-- What to produce --
What do the lines from the one containing "텀블러 설거지 할 때 한" through the end of the entries say? Quote them exactly, and only them.

-- Entries supplied --
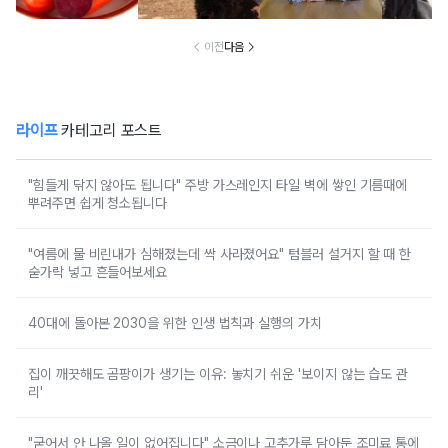
이전
다음
라이프
카테고리 포스트
"힘들게 닦지 않아도 됩니다" 주방 가스레인지 타일 벽에 쌓인 기름때에
뿌려주면 쉽게 청소됩니다
"여름에 물 비린내가 심해졌는데 싹 사라졌어요" 텀블러 설거지 할 때 한
숟가락 넣고 흔들어보세요
40대에 돌아본 2030을 위한 인생 법칙과 실행의 가치
집이 깨끗해도 곰팡이가 생기는 이유: 놓치기 쉬운 '보이지 않는 습도 관
리'
"굳어서 안 나올 일이 없어집니다" 소금이나 고추가루 담아둔 조미료 통에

-- Exercise response --
"여름에 물 비린내가 심해졌는데 싹 사라졌어요" 텀블러 설거지 할 때 한
숟가락 넣고 흔들어보세요
40대에 돌아본 2030을 위한 인생 법칙과 실행의 가치
집이 깨끗해도 곰팡이가 생기는 이유: 놓치기 쉬운 '보이지 않는 습도 관
리'
"굳어서 안 나올 일이 없어집니다" 소금이나 고추가루 담아둔 조미료 통에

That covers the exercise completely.